◆ How to complete this task ◆
In the biography excerpt, which school at Seton Hall did Hassan join in autumn 2000, and in what role?
Page extract Start Marker
At the 1991 Food and Agriculture Organization conference in Rome, Hassan represented Pakistan as Additional Secretary. In 1994 he was elected a joint vice-chairman at a conference convened by the International Atomic Energy Agency to adopt the Convention on Nuclear Safety.

==Academic career==
Following his retirement from the foreign service, Hassan taught at several universities in the United States, including Seton Hall University, Columbia University, Rutgers University, and Caldwell College, as well as at LUMS in Lahore. He joined the School of Diplomacy and International Relations at Seton Hall in autumn 2000 as an adjunct professor, teaching courses on the modern Middle East and Afghanistan and representing the school at conferences. From 2006 he was associated with LUMS, initially as an adjunct faculty member and subsequently as full-time visiting faculty.

==Role in the Lawyers' Movement==
In 2008, Hassan was one of 26 former Pakistani ambassadors who were co-signatories to a letter addressed to the newly formed federal government demanding the immediate restoration of judges who had been deposed during the Lawyers' Movement. The signatories expressed regret at the delay in abiding by the Murree Declaration and argued that restoration of the judges need not be linked to constitutional amendments to reform the judiciary.
Page extract End Marker
Extracted entries Start Marker
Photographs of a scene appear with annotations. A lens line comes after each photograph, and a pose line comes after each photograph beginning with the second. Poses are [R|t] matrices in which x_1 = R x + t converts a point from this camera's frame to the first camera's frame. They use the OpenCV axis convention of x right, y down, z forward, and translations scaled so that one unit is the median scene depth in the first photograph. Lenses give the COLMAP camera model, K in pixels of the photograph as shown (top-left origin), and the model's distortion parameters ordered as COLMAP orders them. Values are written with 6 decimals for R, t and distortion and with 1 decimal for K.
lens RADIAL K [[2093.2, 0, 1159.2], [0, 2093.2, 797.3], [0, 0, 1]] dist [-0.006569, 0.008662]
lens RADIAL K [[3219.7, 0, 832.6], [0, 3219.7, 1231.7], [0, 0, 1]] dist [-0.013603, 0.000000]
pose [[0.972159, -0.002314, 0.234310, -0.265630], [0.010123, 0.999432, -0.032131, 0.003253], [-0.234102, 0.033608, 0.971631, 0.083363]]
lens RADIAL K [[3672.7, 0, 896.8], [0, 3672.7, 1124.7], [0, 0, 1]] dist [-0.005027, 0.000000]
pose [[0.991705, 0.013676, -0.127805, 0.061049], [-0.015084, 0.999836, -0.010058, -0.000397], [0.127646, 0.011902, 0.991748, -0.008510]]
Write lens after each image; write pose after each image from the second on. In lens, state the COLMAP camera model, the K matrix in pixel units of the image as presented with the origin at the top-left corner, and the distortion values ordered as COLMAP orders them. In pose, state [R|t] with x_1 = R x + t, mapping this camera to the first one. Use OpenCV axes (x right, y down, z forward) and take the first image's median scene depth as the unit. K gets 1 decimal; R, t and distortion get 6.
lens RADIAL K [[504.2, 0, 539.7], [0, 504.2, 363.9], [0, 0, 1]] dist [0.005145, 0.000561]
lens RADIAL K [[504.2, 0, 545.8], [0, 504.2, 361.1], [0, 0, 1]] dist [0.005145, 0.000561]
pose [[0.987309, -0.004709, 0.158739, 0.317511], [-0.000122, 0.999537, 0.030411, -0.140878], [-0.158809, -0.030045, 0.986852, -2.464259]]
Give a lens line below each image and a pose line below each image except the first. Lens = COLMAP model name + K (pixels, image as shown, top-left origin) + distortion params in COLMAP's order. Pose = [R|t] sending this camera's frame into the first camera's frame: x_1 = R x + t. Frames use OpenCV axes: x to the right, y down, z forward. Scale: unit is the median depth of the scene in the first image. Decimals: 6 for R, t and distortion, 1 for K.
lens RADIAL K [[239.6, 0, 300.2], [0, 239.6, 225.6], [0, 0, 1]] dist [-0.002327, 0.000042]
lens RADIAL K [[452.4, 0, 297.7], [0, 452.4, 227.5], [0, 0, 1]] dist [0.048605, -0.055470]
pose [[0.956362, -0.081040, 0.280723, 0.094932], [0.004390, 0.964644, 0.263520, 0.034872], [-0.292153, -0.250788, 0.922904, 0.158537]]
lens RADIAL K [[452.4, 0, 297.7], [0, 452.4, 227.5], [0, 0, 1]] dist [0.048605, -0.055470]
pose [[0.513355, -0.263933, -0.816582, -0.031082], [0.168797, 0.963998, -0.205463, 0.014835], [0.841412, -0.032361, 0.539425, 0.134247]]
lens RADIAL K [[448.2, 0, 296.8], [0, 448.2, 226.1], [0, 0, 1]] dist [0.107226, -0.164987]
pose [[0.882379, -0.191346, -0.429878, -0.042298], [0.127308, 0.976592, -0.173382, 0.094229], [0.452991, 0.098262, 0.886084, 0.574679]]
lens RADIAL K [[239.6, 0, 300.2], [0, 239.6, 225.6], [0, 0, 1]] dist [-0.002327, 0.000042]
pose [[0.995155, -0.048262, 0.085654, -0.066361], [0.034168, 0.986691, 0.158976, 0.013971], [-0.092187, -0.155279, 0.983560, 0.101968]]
Extracted entries End Marker
◆ Expected output ◆
He joined the School of Diplomacy and International Relations as an adjunct professor.